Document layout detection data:
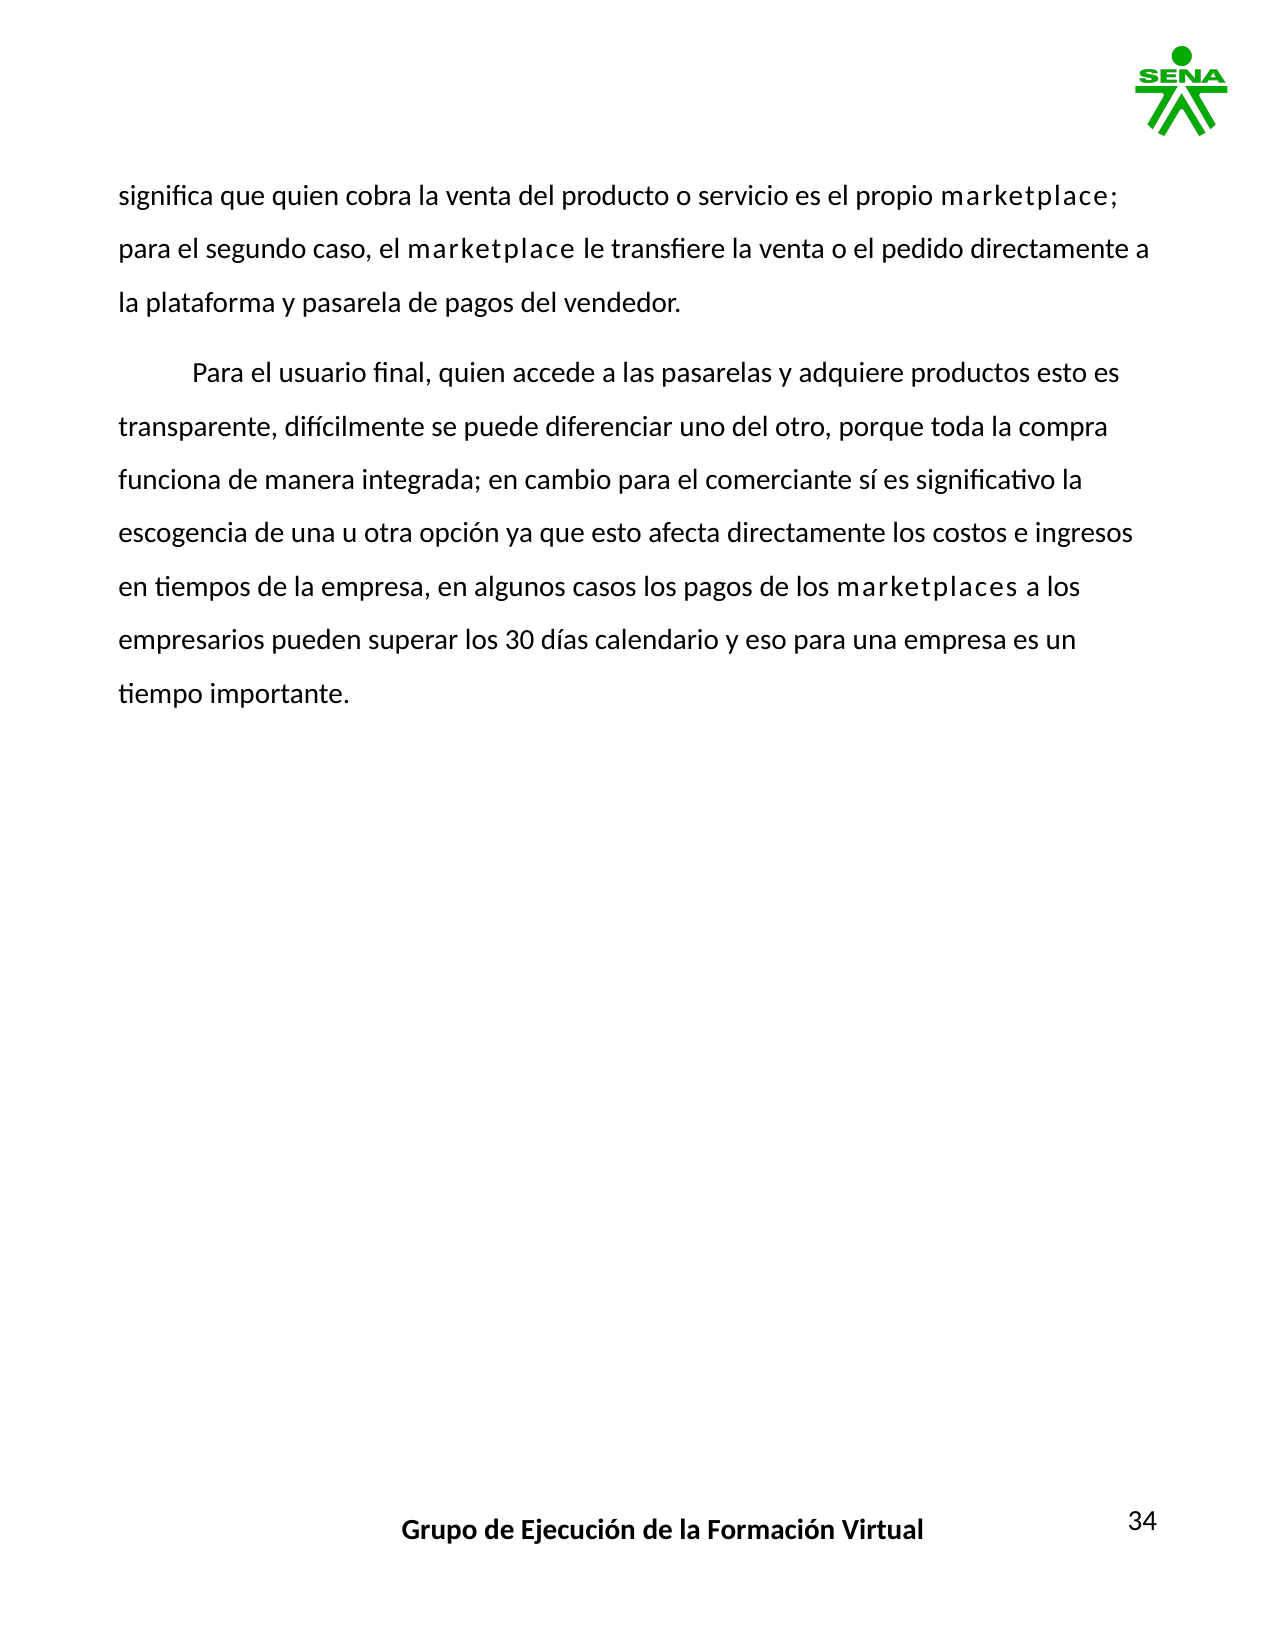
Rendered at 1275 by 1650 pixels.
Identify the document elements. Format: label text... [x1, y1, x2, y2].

text Para el usuario final, quien accede a las pasarelas y adquiere productos esto es transparente, difícilmente se puede diferenciar uno del otro, porque toda la compra funciona de manera integrada; en cambio para el comerciante sí es significativo la escogencia de una u otra opción ya que esto afecta directamente los costos e ingresos en tiempos de la empresa, en algunos casos los pagos de los marketplaces a los empresarios pueden superar los 30 días calendario y eso para una empresa es un tiempo importante. [118, 354, 1157, 710]
picture [1135, 46, 1228, 136]
text Todas las plataformas cumplen con estos principios, algunas lo hacen con los dos y otras con solo uno de ellos. Su diferencia está en la forma en que se cierra una venta; en el primer caso (que es el más común), es el dueño de la plataforma quien provee la pasarela de pago a través de un carrito de compras único, provisto por él, lo que significa que quien cobra la venta del producto o servicio es el propio marketplace; para el segundo caso, el marketplace le transfiere la venta o el pedido directamente a la plataforma y pasarela de pagos del vendedor. [118, 177, 1157, 320]
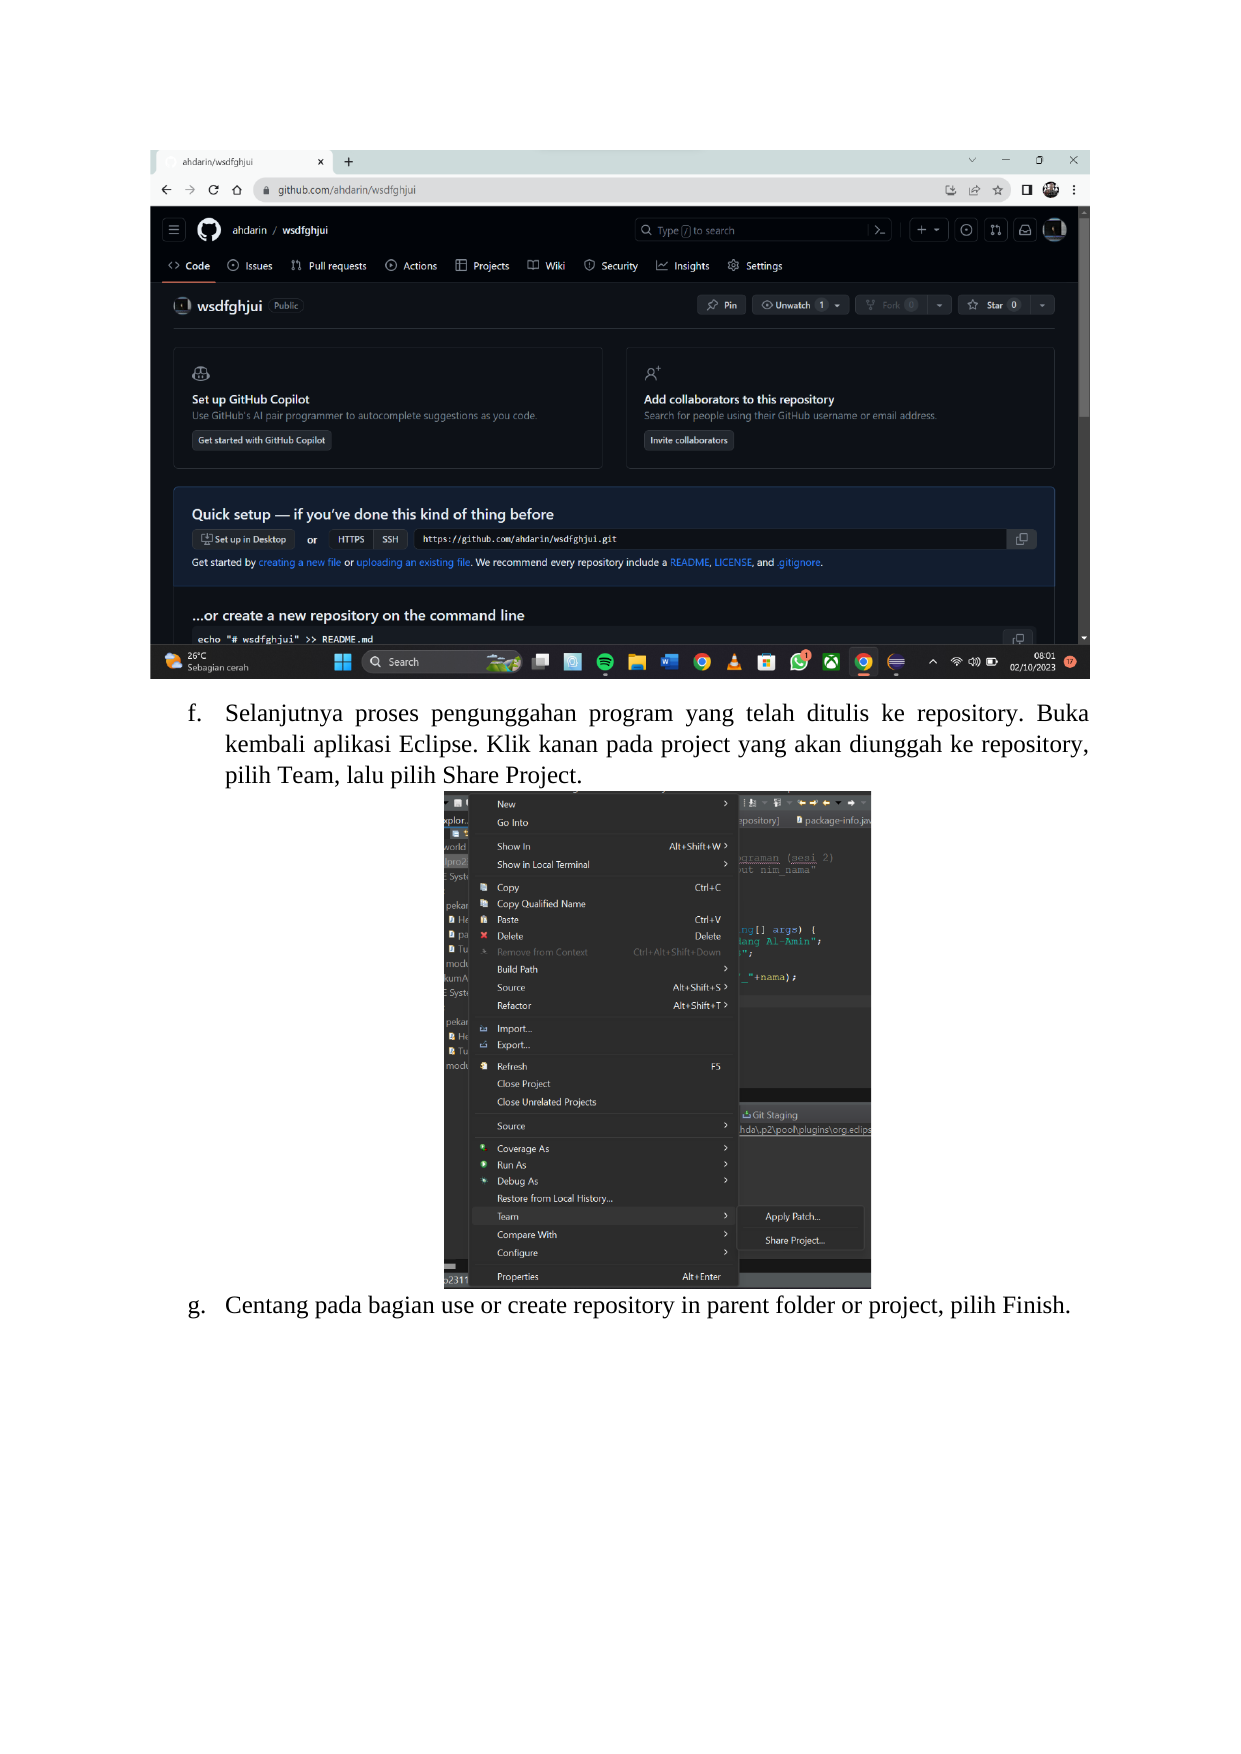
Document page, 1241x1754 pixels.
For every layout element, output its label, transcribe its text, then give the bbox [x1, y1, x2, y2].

list Centang pada bagian use or create repository in parent folder or project, pilih Finish. [187, 1291, 1090, 1319]
picture [444, 791, 872, 1289]
list Selanjutnya proses pengunggahan program yang telah ditulis ke repository. Buka kembali aplikasi Eclipse. Klik kanan pada project yang akan diunggah ke repository, pilih Team, lalu pilih Share Project. [187, 698, 1090, 789]
picture [150, 150, 1090, 679]
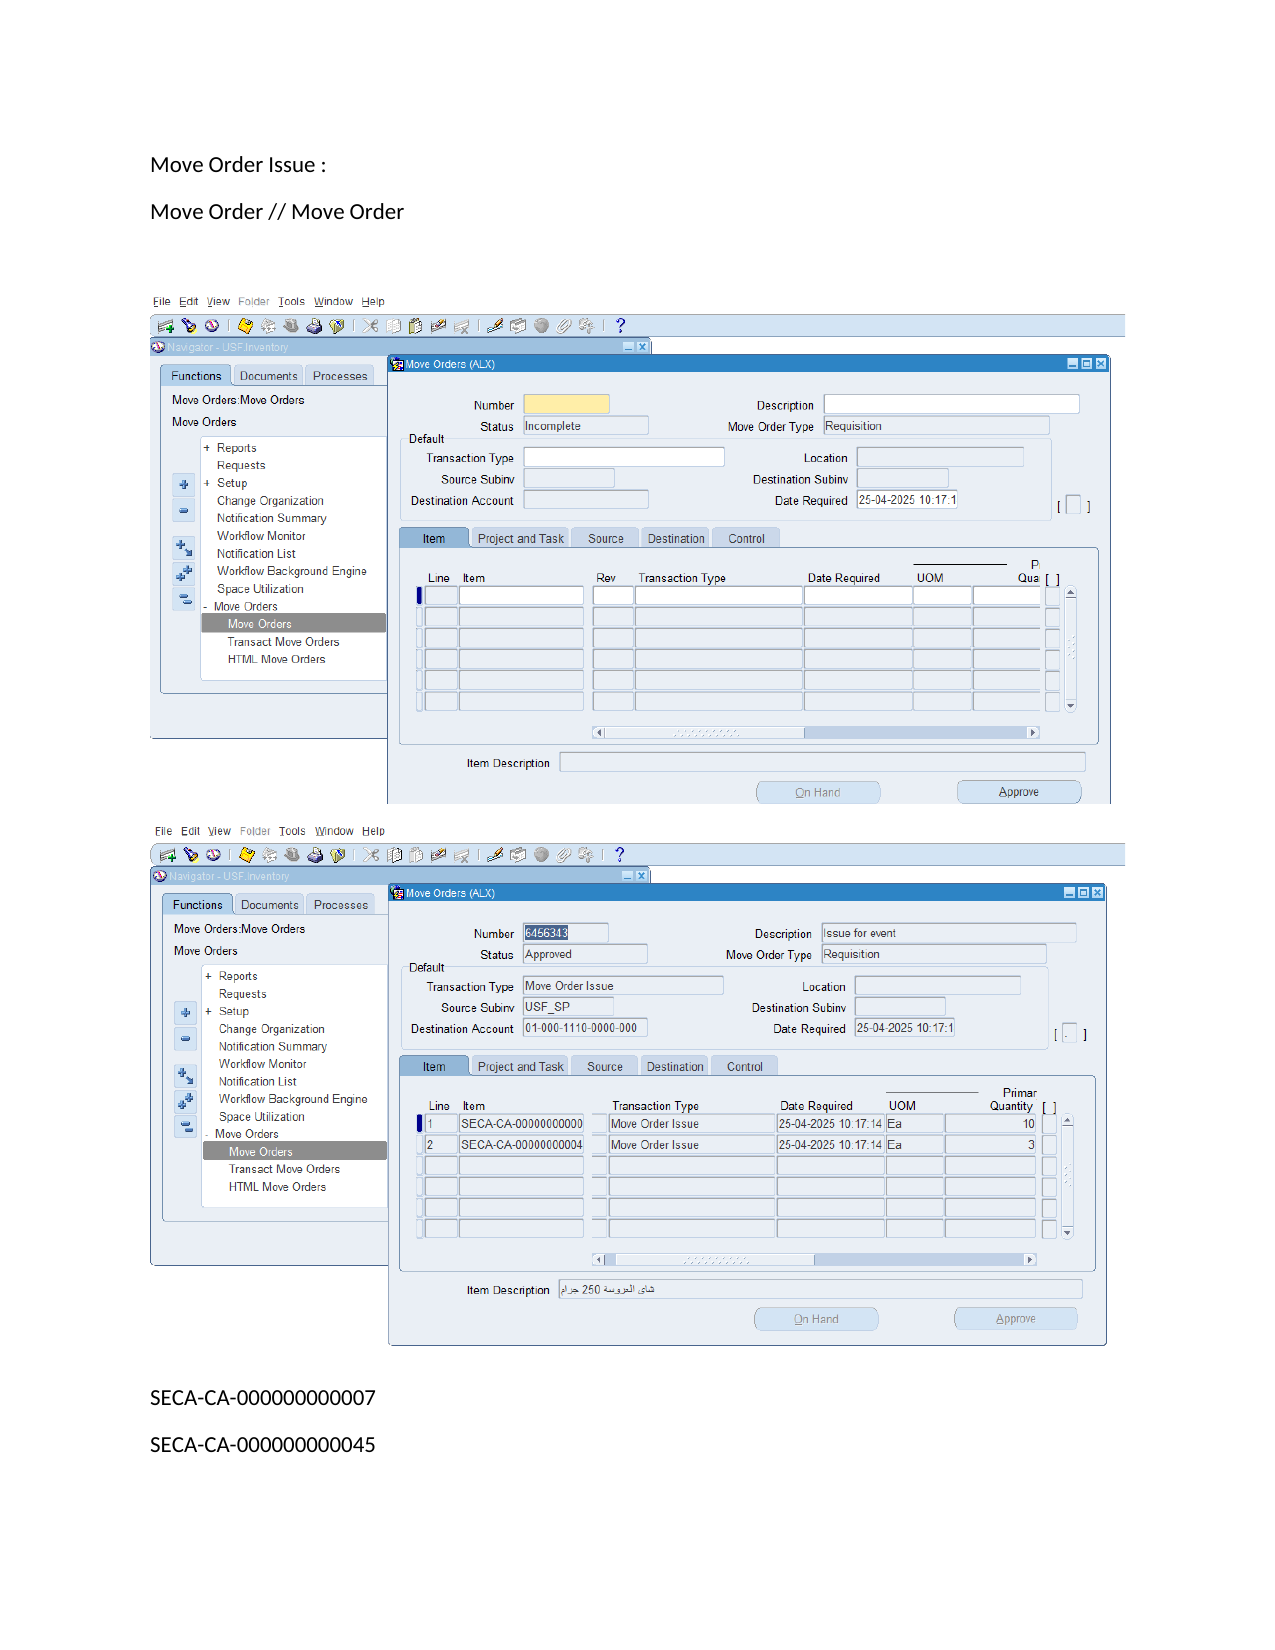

# Aim of the exercise
Transcribe the entries above verbatim, excluding any image.

# Result for this task
Rendered at 1275 by 1650 pixels.
Identify the document elements. Format: label text... [x1, y1, x2, y2].

text Para el usuario final, quien accede a las pasarelas y adquiere productos esto es transparente, difícilmente se puede diferenciar uno del otro, porque toda la compra funciona de manera integrada; en cambio para el comerciante sí es significativo la escogencia de una u otra opción ya que esto afecta directamente los costos e ingresos en tiempos de la empresa, en algunos casos los pagos de los marketplaces a los empresarios pueden superar los 30 días calendario y eso para una empresa es un tiempo importante. [118, 354, 1157, 710]
picture [1135, 46, 1228, 136]
text Todas las plataformas cumplen con estos principios, algunas lo hacen con los dos y otras con solo uno de ellos. Su diferencia está en la forma en que se cierra una venta; en el primer caso (que es el más común), es el dueño de la plataforma quien provee la pasarela de pago a través de un carrito de compras único, provisto por él, lo que significa que quien cobra la venta del producto o servicio es el propio marketplace; para el segundo caso, el marketplace le transfiere la venta o el pedido directamente a la plataforma y pasarela de pagos del vendedor. [118, 177, 1157, 320]
Document page, 1241x1754 pixels.
For every layout element, output its label, transcribe its text, then give the bbox [x1, y1, x2, y2].

list Centang pada bagian use or create repository in parent folder or project, pilih Finish. [187, 1291, 1090, 1319]
picture [444, 791, 872, 1289]
list Selanjutnya proses pengunggahan program yang telah ditulis ke repository. Buka kembali aplikasi Eclipse. Klik kanan pada project yang akan diunggah ke repository, pilih Team, lalu pilih Share Project. [187, 698, 1090, 789]
picture [150, 150, 1090, 679]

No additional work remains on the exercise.